>>

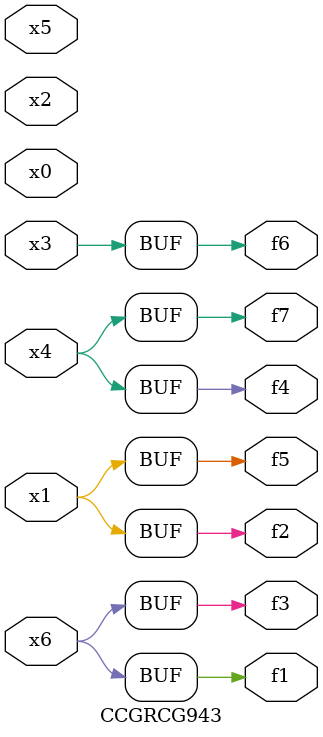
<source format=v>
module CCGRCG943(
	input x0, x1, x2, x3, x4, x5, x6,
	output f1, f2, f3, f4, f5, f6, f7
);
	assign f1 = x6;
	assign f2 = x1;
	assign f3 = x6;
	assign f4 = x4;
	assign f5 = x1;
	assign f6 = x3;
	assign f7 = x4;
endmodule

</source>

<<

WHAT IS EXPECTED —
Nothing should be returned except the lines from the one containing "assign f2 = x1;" through the last line of the data, each restated word for word.

WRITTEN RESPONSE —
	assign f2 = x1;
	assign f3 = x6;
	assign f4 = x4;
	assign f5 = x1;
	assign f6 = x3;
	assign f7 = x4;
endmodule

</source>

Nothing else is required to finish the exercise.